ミロンや ヴィシュヌ、ミカエルや ヘルメスを掴もうと 両腕も振り回して暴れ、朋樹の 四枚の翼の青い式鬼鳥や、月夜見の黒い矢も頭上を掠める。


「これ、マジで あれの裏側に行くのかよ?」

「行けんの?」


泰河と聞いたら、師匠が「ヴィシュヌ」って

呼んで、オレらを示す。


「うん、もう チャクラムが... 」


ミカエルが、新しく生えたコブラを落として

また蛇人が立ち上がると

「ミカエル!」「何故 炙らん?」って

ベルゼとベリアルに言われて、“そっか”って顔を

二人に向けた。


シューニャ


師匠が蛇人を弱らせ、兵士たちが片付けていく。

ハティが 蛇人や蛇人の遺体に 息を吹いて、砂にしていると、「あっ、ヘルメス」と

ヴィシュヌが ヘルメスを引く。


ヘルメスが立っていた場所... アジ=ダハーカの

ほぼ正面から、チャクラムが 床を割って飛び出し

土砂が噴き出す。

床には、縦 5メートル、横 3メートルくらいの

長方形の穴が空いた。


「アグン山にある ダマーヴァンド山の封と

繋いでみたんだ」


ヴゥンと回転しながら鳴る チャクラムを近くに浮かして、ヴィシュヌが言った。


封と繋がっている 四角い穴を見た アジ=ダハーカは、それまで以上に暴れ始め、ベルゼやベリアルに やられている 両肩や背のコブラを切り離すと、

新しく生やした大量のコブラを、オレらが居る

広間中央に届くくらい 一気に身体から伸ばして広げる。

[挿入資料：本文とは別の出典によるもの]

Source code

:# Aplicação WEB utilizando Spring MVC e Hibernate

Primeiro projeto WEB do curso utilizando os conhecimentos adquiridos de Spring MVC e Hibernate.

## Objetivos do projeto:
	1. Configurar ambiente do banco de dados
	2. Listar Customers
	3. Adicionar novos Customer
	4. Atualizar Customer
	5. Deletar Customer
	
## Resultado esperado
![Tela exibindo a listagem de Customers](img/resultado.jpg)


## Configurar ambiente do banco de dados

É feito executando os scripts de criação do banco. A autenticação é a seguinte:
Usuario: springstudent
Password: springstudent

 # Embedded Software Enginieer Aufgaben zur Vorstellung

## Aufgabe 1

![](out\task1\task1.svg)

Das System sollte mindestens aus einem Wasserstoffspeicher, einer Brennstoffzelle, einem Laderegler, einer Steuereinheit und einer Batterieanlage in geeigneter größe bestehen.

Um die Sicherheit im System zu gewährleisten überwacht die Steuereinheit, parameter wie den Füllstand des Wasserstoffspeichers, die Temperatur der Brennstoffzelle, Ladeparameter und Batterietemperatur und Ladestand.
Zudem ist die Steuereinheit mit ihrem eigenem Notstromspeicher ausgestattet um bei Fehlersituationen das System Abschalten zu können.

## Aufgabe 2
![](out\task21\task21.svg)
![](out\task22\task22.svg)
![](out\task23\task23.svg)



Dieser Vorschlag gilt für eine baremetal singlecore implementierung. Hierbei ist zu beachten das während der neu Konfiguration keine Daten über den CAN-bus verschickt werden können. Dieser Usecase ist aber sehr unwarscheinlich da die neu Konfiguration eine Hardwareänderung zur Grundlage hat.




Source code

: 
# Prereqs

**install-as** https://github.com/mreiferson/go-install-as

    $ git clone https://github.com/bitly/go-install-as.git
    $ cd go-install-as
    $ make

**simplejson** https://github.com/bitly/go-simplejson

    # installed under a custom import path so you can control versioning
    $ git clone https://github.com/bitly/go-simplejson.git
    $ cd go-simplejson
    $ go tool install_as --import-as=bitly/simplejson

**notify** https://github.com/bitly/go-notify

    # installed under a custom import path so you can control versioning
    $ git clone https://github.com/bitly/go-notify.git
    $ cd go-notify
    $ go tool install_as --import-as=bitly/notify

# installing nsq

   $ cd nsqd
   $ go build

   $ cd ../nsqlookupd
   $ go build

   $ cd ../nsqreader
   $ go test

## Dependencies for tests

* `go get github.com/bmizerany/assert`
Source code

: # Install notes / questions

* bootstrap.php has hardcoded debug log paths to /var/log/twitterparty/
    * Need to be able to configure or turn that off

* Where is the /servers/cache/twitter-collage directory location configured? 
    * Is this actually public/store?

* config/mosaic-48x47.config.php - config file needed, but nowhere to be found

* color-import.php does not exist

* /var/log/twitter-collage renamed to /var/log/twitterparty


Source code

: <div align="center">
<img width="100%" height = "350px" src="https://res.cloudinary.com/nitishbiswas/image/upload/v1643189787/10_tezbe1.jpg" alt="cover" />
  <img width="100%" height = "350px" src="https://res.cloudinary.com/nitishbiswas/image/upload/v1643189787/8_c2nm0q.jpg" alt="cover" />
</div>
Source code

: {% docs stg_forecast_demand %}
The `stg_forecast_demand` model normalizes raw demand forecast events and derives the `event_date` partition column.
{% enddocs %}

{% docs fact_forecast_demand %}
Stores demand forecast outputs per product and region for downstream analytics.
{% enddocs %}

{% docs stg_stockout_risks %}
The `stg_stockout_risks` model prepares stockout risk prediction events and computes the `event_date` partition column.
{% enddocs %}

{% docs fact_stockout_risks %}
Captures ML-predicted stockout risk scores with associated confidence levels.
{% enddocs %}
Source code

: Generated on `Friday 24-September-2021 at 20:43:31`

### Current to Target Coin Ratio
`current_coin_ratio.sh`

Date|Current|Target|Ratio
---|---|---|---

黒いコブラたちが 破壊された天井や壁に

蔦のように 張り付いて広がり、広間半分を覆う。


前に回した尾の先で、蛇人ごと 兵士たちを薙ぎ払い、後ろに回した手を 奥の壁に着けた。

青い イチイのルーン文字が 強く光った。

「えっ、開くんじゃねぇの?」って

泰河が言うけど、ルーン文字が消えていく。


「切り捨てられたようだ」


師匠が言ったけど、ここに繋がれて

番人 っていうか、盾にされてたもんな...

なかには ソゾンが入ってたから、そうされてたのを

知ってたかどうかは 分からねーけど。


アジ=ダハーカは、ゴアアァッ!... と 吠えながら

猛毒を吐き散らし、壁や天井を這わせる黒コブラを 広間の兵士たちに降らせた。

盾を上に向けた兵士たちが 守備を固め

狐榊が放射した黒炎が、四郎の風で威力を増して

コブラたちを焼き払う。


アジ=ダハーカを飛び越えた ミカエルが

逆手に握った剣を 黒コブラと背の間に突き立てて炙ると、背から伸びる黒コブラたちが灰になって

天井から落ち、アジ=ダハーカの眼が白く燃え、

口や鼻、耳、身体中から 煙を出し始める。


「... “初めに ことばがあった。

言は神と共にあった。言は神であった”... 」


盾を上に 守備を固める兵士の間を

ヨハネを読む ジェイドが進み出た。